[Work required] The task calls for the lines from the start of the entries below through the line with "organization | Not authorized |", given again verbatim, with every picture dropped.

Transcribed page contents
___

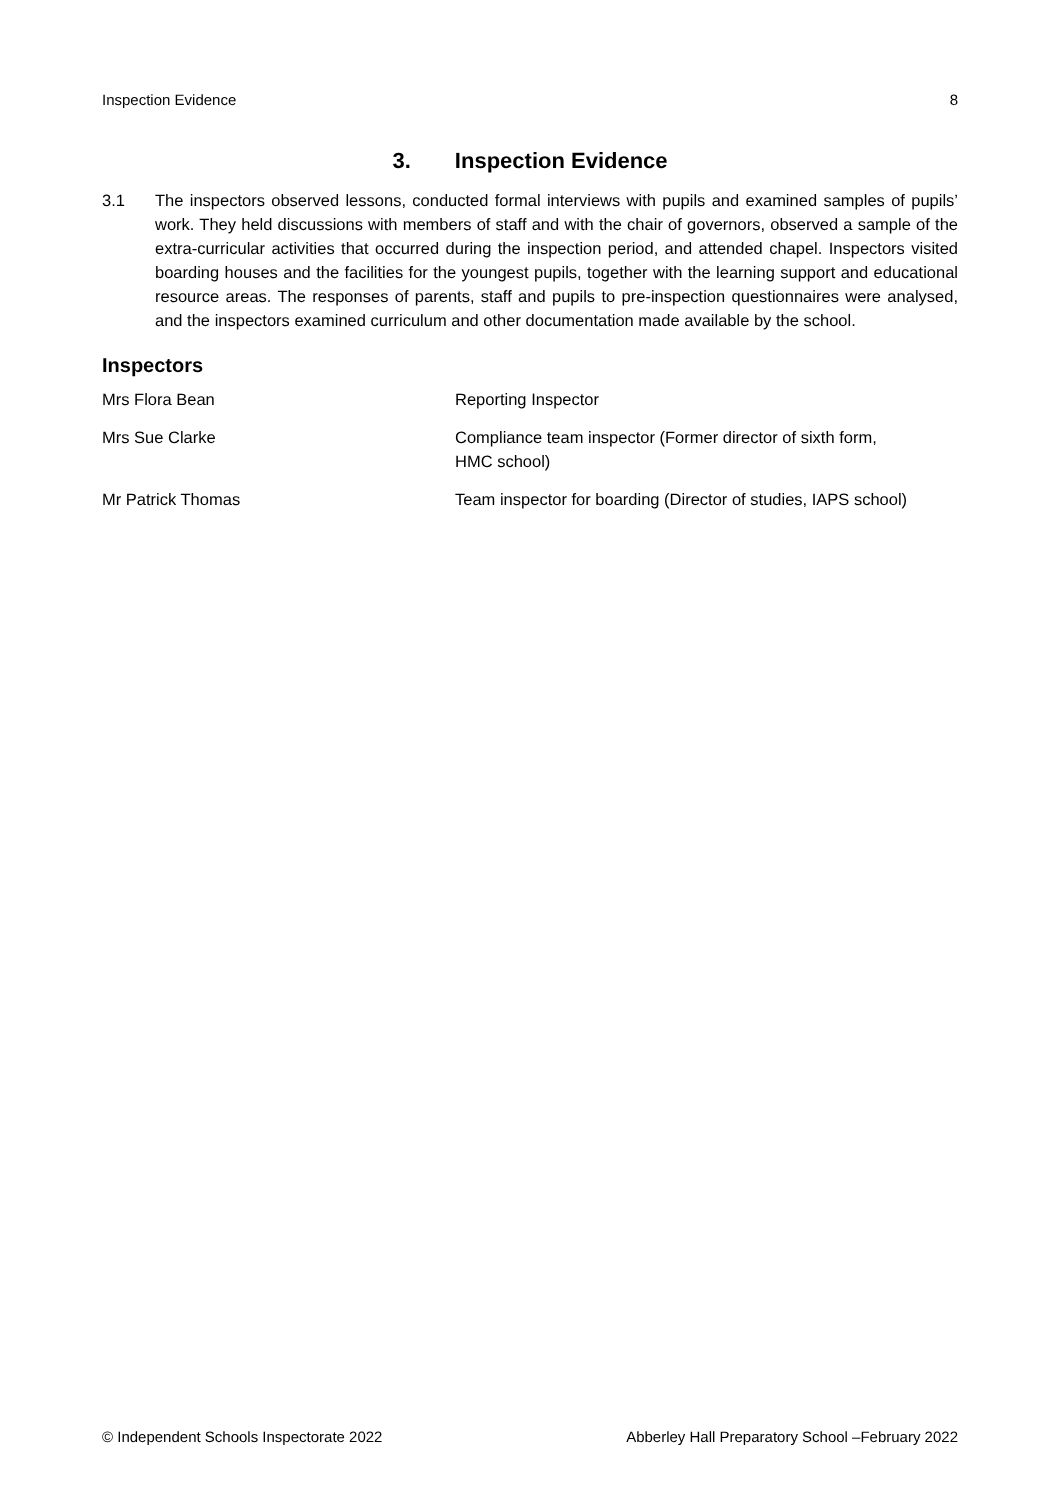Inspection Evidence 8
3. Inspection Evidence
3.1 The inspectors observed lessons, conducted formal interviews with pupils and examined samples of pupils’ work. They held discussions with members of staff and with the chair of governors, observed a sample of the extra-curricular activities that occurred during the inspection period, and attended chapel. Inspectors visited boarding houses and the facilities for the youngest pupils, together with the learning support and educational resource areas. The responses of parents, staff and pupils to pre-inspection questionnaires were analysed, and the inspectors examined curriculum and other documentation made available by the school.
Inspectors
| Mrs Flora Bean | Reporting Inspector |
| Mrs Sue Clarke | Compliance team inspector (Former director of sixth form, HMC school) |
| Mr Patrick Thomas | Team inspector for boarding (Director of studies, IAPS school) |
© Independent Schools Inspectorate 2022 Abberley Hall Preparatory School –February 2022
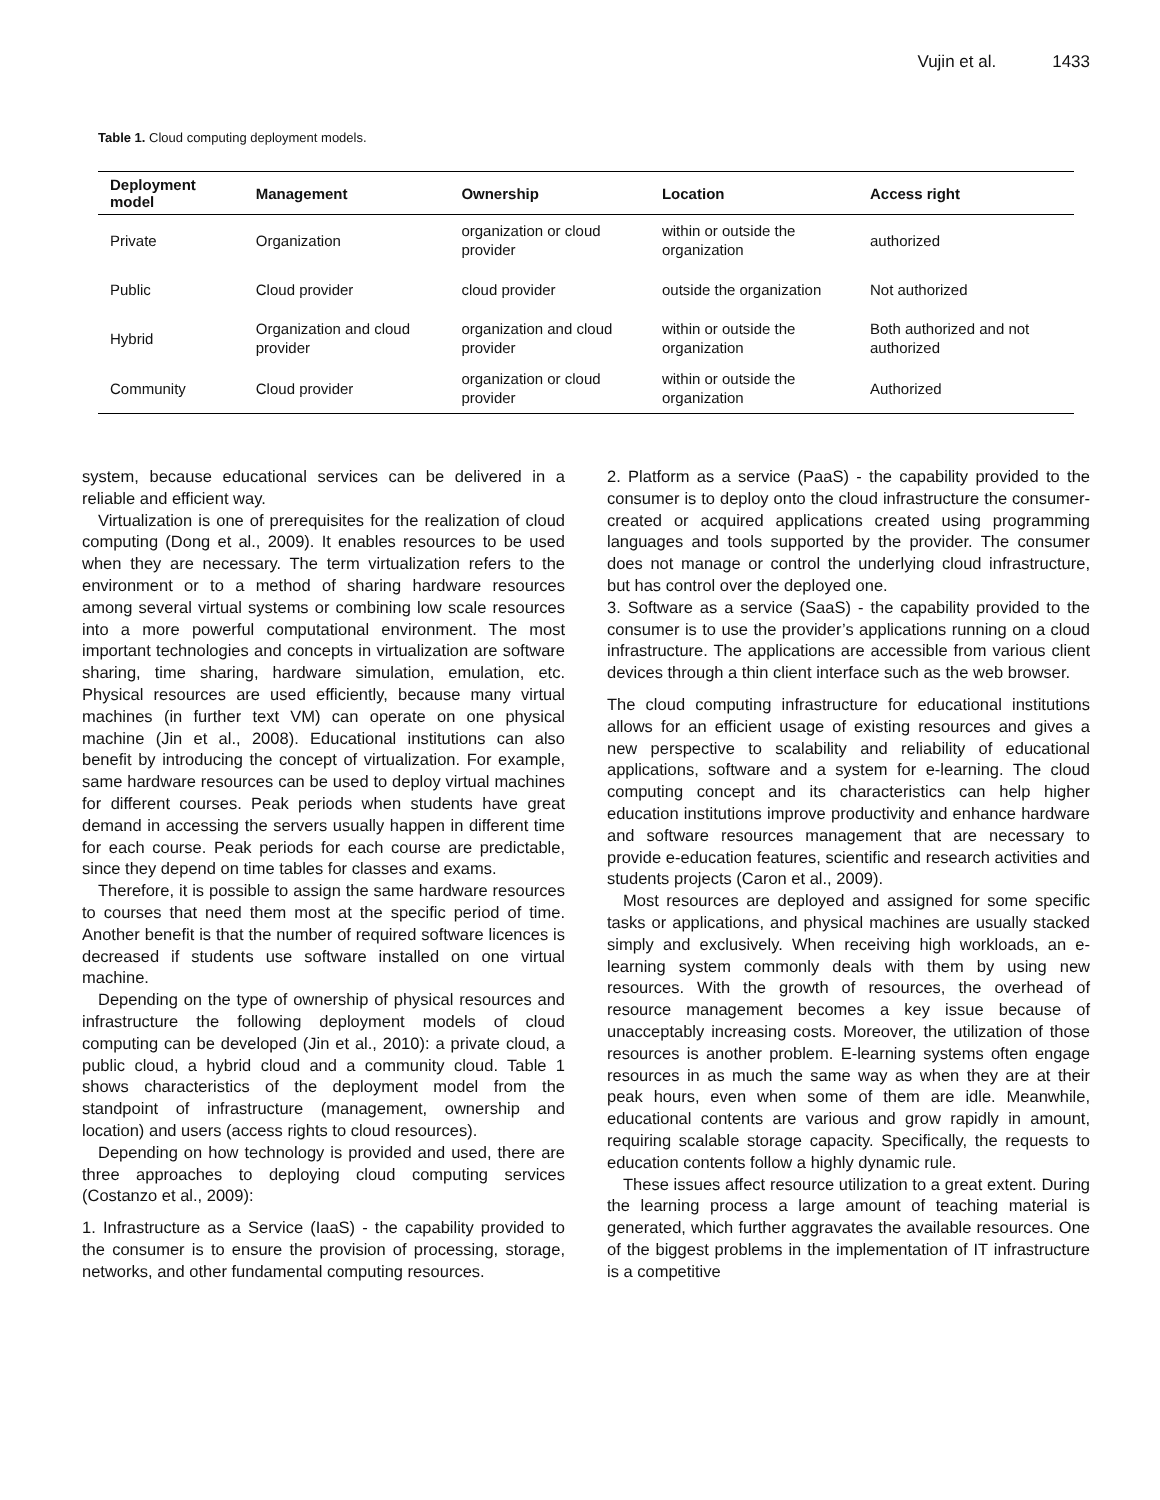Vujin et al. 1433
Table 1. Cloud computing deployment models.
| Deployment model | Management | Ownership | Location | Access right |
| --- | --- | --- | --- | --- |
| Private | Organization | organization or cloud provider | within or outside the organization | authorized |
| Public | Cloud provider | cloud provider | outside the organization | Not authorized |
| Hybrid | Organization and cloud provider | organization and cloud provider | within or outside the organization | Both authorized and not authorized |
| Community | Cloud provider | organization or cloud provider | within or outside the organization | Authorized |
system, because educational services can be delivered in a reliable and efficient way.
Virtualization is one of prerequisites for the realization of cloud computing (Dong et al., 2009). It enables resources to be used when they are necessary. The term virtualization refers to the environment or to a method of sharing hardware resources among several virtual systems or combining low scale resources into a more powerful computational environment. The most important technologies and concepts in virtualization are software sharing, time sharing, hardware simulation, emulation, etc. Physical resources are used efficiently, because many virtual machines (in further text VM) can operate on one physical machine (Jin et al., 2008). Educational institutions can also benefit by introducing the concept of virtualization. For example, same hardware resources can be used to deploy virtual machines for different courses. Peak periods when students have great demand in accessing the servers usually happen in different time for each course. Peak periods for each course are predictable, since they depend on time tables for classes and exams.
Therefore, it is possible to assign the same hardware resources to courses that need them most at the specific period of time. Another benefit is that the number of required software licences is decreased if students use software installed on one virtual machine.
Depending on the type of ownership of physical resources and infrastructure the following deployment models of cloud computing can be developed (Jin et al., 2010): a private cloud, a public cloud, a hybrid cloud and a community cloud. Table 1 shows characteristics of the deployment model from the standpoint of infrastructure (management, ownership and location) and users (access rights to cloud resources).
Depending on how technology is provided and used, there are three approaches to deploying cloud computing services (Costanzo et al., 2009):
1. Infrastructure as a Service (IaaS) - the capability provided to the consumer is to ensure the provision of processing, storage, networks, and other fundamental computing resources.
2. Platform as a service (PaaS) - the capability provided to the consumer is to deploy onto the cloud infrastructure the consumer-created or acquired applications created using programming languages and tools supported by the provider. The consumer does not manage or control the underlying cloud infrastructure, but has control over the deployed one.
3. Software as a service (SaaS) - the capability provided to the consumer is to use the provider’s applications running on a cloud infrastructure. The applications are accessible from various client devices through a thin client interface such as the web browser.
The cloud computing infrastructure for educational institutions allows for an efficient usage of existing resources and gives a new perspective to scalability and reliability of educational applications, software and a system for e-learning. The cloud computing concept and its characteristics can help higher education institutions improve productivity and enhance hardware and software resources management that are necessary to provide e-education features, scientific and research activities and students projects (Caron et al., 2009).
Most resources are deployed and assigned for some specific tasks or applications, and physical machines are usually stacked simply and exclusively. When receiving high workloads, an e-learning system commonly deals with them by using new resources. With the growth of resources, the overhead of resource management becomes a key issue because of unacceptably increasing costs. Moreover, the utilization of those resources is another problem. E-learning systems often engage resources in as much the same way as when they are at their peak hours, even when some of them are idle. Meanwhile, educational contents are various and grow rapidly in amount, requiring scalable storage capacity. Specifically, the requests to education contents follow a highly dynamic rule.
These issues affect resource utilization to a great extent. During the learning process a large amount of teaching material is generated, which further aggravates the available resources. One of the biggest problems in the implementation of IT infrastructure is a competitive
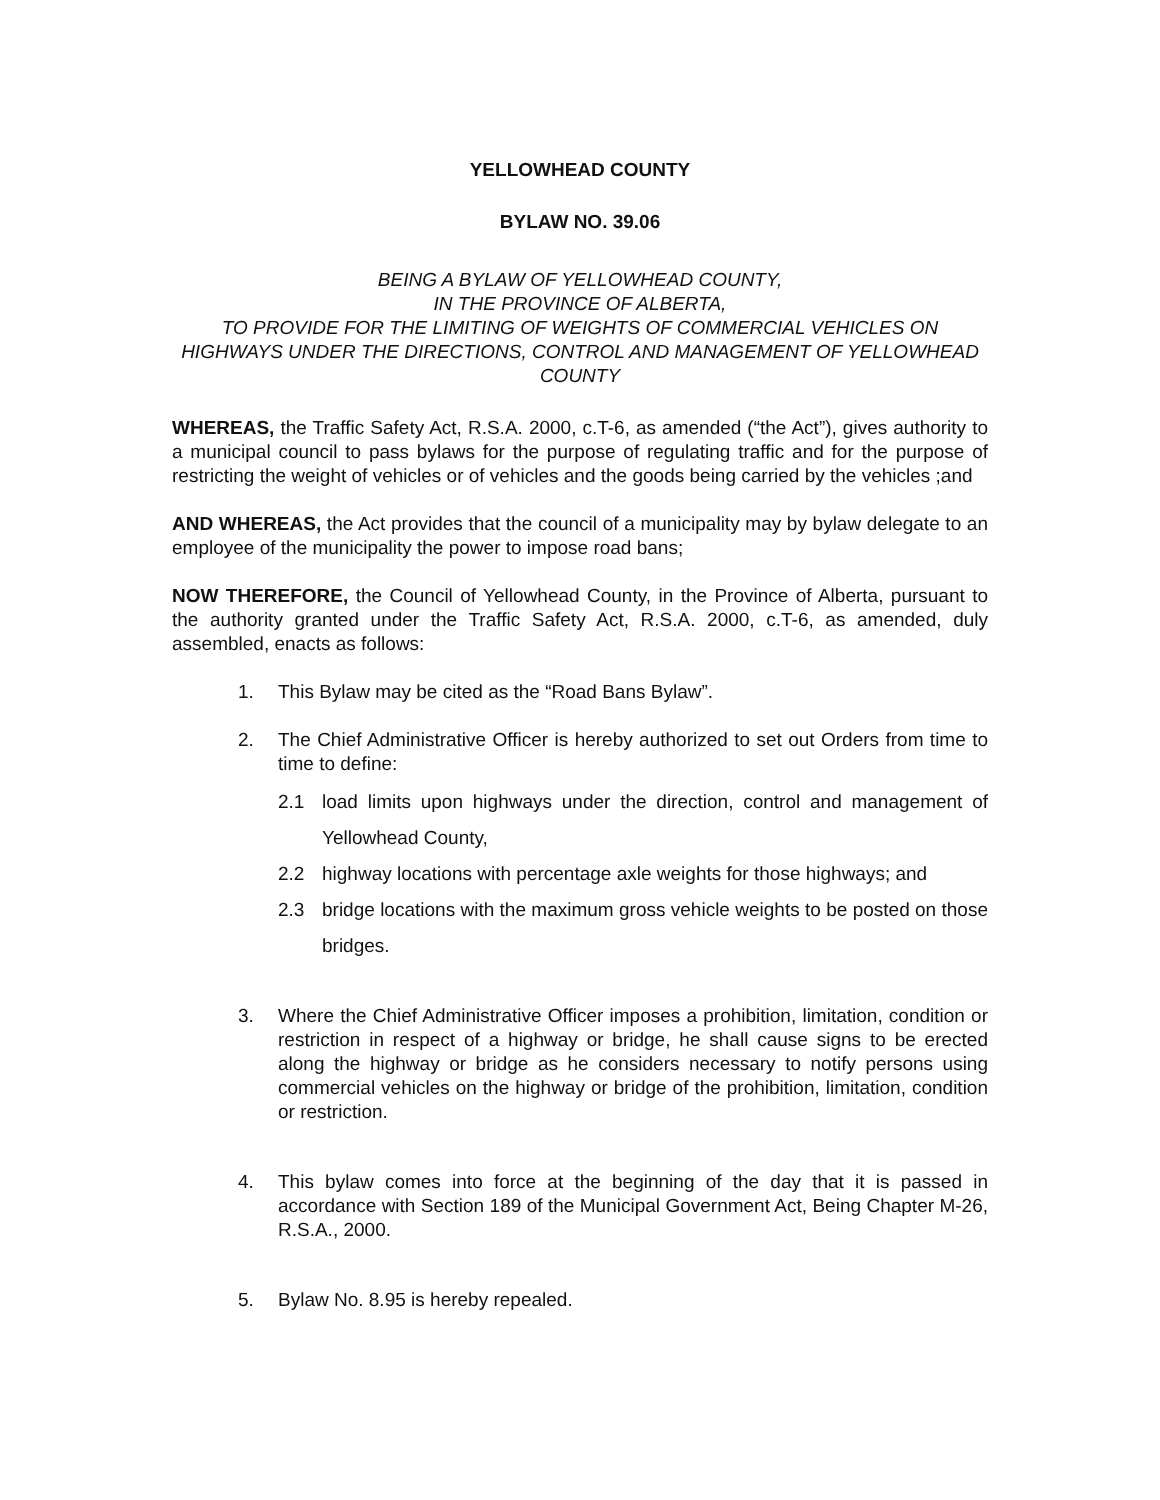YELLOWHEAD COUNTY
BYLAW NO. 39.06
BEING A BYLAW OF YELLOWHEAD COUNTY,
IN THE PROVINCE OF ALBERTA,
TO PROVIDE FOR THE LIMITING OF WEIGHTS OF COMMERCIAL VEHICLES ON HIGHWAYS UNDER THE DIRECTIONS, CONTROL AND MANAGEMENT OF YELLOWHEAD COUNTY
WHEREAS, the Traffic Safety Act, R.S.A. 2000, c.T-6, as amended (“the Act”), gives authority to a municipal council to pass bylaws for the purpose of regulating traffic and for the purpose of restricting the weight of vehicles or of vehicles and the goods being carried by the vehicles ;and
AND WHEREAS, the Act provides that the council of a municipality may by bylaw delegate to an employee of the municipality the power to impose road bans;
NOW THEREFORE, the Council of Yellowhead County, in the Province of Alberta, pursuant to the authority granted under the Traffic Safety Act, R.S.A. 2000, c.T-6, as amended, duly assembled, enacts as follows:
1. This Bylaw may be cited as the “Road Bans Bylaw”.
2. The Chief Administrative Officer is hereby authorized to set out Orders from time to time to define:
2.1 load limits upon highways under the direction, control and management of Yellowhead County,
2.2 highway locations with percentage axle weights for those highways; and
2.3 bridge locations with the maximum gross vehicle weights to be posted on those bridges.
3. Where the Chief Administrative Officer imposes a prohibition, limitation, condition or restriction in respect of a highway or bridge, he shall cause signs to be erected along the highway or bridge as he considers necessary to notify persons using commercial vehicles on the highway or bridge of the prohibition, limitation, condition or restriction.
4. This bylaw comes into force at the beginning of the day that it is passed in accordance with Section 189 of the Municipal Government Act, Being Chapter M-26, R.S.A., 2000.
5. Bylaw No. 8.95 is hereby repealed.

___

[Exercise response]
Inspection Evidence 8
3. Inspection Evidence
3.1 The inspectors observed lessons, conducted formal interviews with pupils and examined samples of pupils’ work. They held discussions with members of staff and with the chair of governors, observed a sample of the extra-curricular activities that occurred during the inspection period, and attended chapel. Inspectors visited boarding houses and the facilities for the youngest pupils, together with the learning support and educational resource areas. The responses of parents, staff and pupils to pre-inspection questionnaires were analysed, and the inspectors examined curriculum and other documentation made available by the school.
Inspectors
| Mrs Flora Bean | Reporting Inspector |
| Mrs Sue Clarke | Compliance team inspector (Former director of sixth form, HMC school) |
| Mr Patrick Thomas | Team inspector for boarding (Director of studies, IAPS school) |
© Independent Schools Inspectorate 2022 Abberley Hall Preparatory School –February 2022
Vujin et al. 1433
Table 1. Cloud computing deployment models.
| Deployment model | Management | Ownership | Location | Access right |
| --- | --- | --- | --- | --- |
| Private | Organization | organization or cloud provider | within or outside the organization | authorized |
| Public | Cloud provider | cloud provider | outside the organization | Not authorized |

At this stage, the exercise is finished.